*** Provided material ***

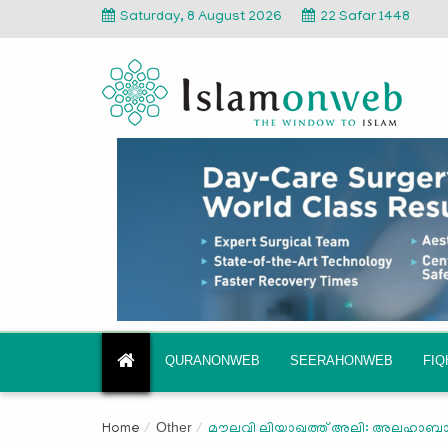
Saturday, 8 August 2026
22 Safar 1448
QURANONWEB
SEERAHONWEB
FI
Other
Home
മൗലവി ലിയാഖത്ത് അലി: അലഹാബാദി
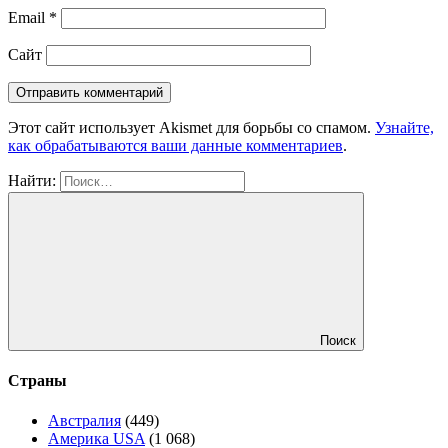
Email
*
Сайт
Этот сайт использует Akismet для борьбы со спамом.
Узнайте,
как обрабатываются ваши данные комментариев
.
Найти:
Поиск
Страны
Австралия
(449)
Америка USA
(1 068)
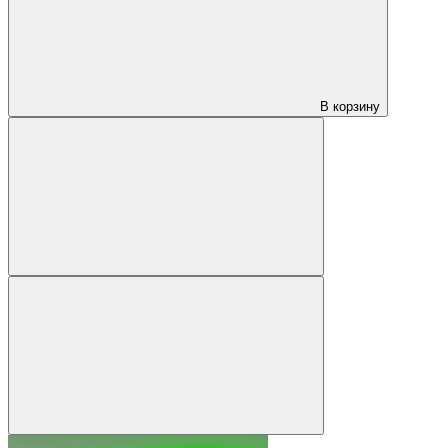
В корзину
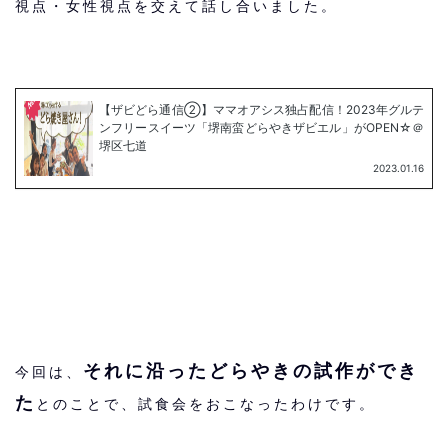
視点・女性視点を交えて話し合いました。
それに沿ったどらやきの試作ができ
今回は、
た
とのことで、試食会をおこなったわけです。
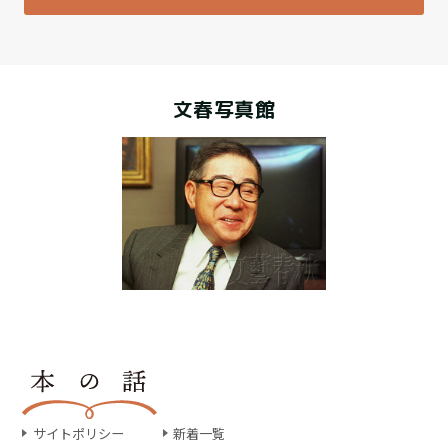
文春写真館
サイトポリシー
新着一覧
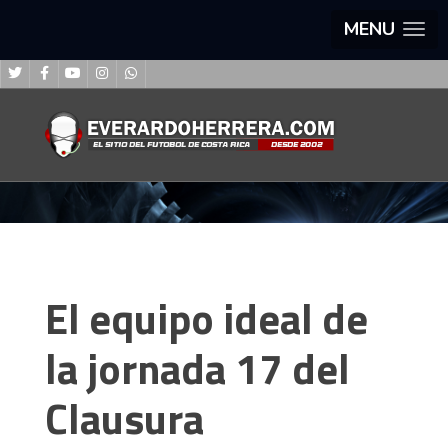
MENU
El equipo ideal de
la jornada 17 del
Clausura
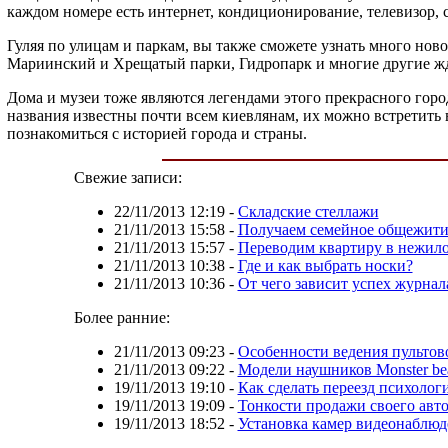
каждом номере есть интернет, кондиционирование, телевизор, с
Гуляя по улицам и паркам, вы также сможете узнать много нов
Мариинский и Хрещатый парки, Гидропарк и многие другие жд
Дома и музеи тоже являются легендами этого прекрасного гор
названия известны почти всем киевлянам, их можно встретить
познакомиться с историей города и страны.
Свежие записи:
22/11/2013 12:19
-
Складские стеллажи
21/11/2013 15:58
-
Получаем семейное общежити
21/11/2013 15:57
-
Переводим квартиру в нежил
21/11/2013 10:38
-
Где и как выбрать носки?
21/11/2013 10:36
-
От чего зависит успех журнал
Более ранние:
21/11/2013 09:23
-
Особенности ведения пультов
21/11/2013 09:22
-
Модели наушников Monster be
19/11/2013 19:10
-
Как сделать переезд психолог
19/11/2013 19:09
-
Тонкости продажи своего авт
19/11/2013 18:52
-
Установка камер видеонаблюд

*** End of Provided material ***

● What the task asks: Leaving out only the pictures, retype every record exactly.

● Solution:
Saturday, 8 August 2026
22 Safar 1448
QURANONWEB
SEERAHONWEB
FI
Other
Home
മൗലവി ലിയാഖത്ത് അലി: അലഹാബാദി
Email
*
Сайт
Этот сайт использует Akismet для борьбы со спамом.
Узнайте,
как обрабатываются ваши данные комментариев
.
Найти:
Поиск
Страны
Австралия
(449)
Америка USA
(1 068)
В корзину
視点・女性視点を交えて話し合いました。
それに沿ったどらやきの試作ができ
今回は、
た
とのことで、試食会をおこなったわけです。
文春写真館
サイトポリシー
新着一覧
MENU
El equipo ideal de
la jornada 17 del
Clausura
каждом номере есть интернет, кондиционирование, телевизор, с
Гуляя по улицам и паркам, вы также сможете узнать много нов
Мариинский и Хрещатый парки, Гидропарк и многие другие жд
Дома и музеи тоже являются легендами этого прекрасного гор
названия известны почти всем киевлянам, их можно встретить
познакомиться с историей города и страны.
Свежие записи:
22/11/2013 12:19
-
Складские стеллажи
21/11/2013 15:58
-
Получаем семейное общежити
21/11/2013 15:57
-
Переводим квартиру в нежил
21/11/2013 10:38
-
Где и как выбрать носки?
21/11/2013 10:36
-
От чего зависит успех журнал
Более ранние:
21/11/2013 09:23
-
Особенности ведения пультов
21/11/2013 09:22
-
Модели наушников Monster be
19/11/2013 19:10
-
Как сделать переезд психолог
19/11/2013 19:09
-
Тонкости продажи своего авт
19/11/2013 18:52
-
Установка камер видеонаблюд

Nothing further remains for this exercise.